[Study text]
Withnail and I is a 1987 British black comedy film written and directed by Bruce Robinson. Loosely based on Robinson's life in London in the late 1960s, the plot follows two unemployed actors, Withnail and "I" (portrayed by Richard E. Grant and Paul McGann, respectively) who share a flat in Camden Town in 1969. Needing a holiday, they obtain the key to a country cottage in the Lake District belonging to Withnail's eccentric uncle Monty and drive there. The weekend holiday proves less recuperative than they expected.

Withnail and I was Grant's first film and established his profile. The film featured performances by Richard Griffiths as Withnail's Uncle Monty and Ralph Brown as Danny the drug dealer. The film has tragic and comic elements and is notable for its period music and many quotable lines. It has been described as "one of Britain's biggest cult films".

The character "I" is named "Marwood" in the published screenplay but goes unnamed in the film credits.

Plot
In September 1969, two unemployed young actors, flamboyant alcoholic Withnail and contemplative Marwood, live in a messy flat in Camden Town, London. Their only regular visitor is their drug dealer, Danny. One morning, the pair squabble about housekeeping and then leave to take a walk. In Regent's Park, they discuss the poor state of their acting careers and the desire for a holiday; Marwood proposes a trip to a rural cottage near Penrith owned by Withnail's wealthy uncle Monty. They visit Monty that evening at his luxurious Chelsea house. Monty is a melodramatic aesthete, who Marwood infers is homosexual. The three briefly drink together as Withnail casually lies to Monty about his acting career. He further deceives Monty by implying that Marwood attended Eton College, whilst a lithograph of  Harrow School seen earlier in the flat suggests that both Monty and Withnail were educated there. Withnail persuades his uncle to lend them the cottage key and they leave.
[/Study text]
[Dataset records]
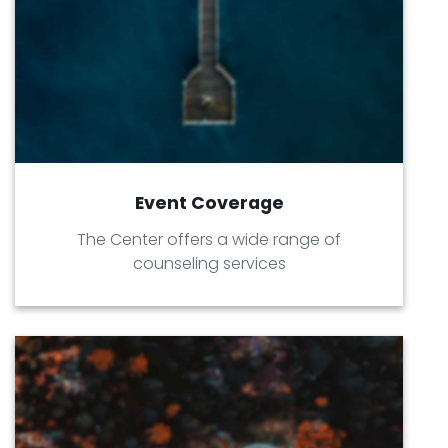
Event Coverage
The Center offers a wide range of
counseling services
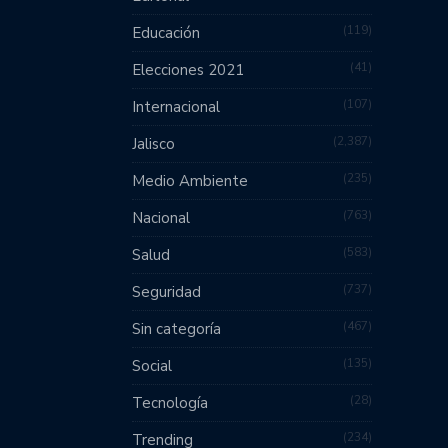
119
Educación
41
Elecciones 2021
107
Internacional
2,387
Jalisco
235
Medio Ambiente
763
Nacional
583
Salud
737
Seguridad
467
Sin categoría
135
Social
28
Tecnología
234
Trending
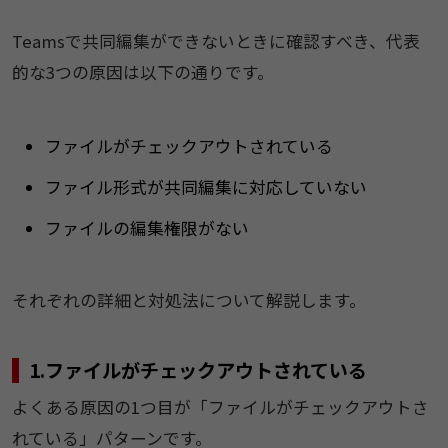
Teamsで共同編集ができないときに確認すべき、代表
的な3つの原因は以下の通りです。
ファイルがチェックアウトされている
ファイル形式が共同編集に対応していない
ファイルの編集権限がない
それぞれの詳細と対処法について解説します。
1.ファイルがチェックアウトされている
よくある原因の1つ目が「ファイルがチェックアウトさ
れている」パターンです。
[/Dataset records]
Check your understanding ->
1) Please write out the part of the Withnail and I passage that begins at the words "Withnail and I is" and ends after the words "than they expected.".
2) In the Withnail and I passage, where is the house where Withnail and Marwood visit Monty?
3) Using the Withnail and I passage, explain in one to three sentences why Withnail and Marwood go to the cottage.
Use only the Withnail and I passage.

Answers provided ->
1)
Withnail and I is a 1987 British black comedy film written and directed by Bruce Robinson. Loosely based on Robinson's life in London in the late 1960s, the plot follows two unemployed actors, Withnail and "I" (portrayed by Richard E. Grant and Paul McGann, respectively) who share a flat in Camden Town in 1969. Needing a holiday, they obtain the key to a country cottage in the Lake District belonging to Withnail's eccentric uncle Monty and drive there. The weekend holiday proves less recuperative than they expected.

2) In Chelsea.

3) They need a holiday. While discussing the poor state of their acting careers in Regent's Park, they express a desire for one, and Marwood proposes a trip to the rural cottage owned by Withnail's uncle Monty.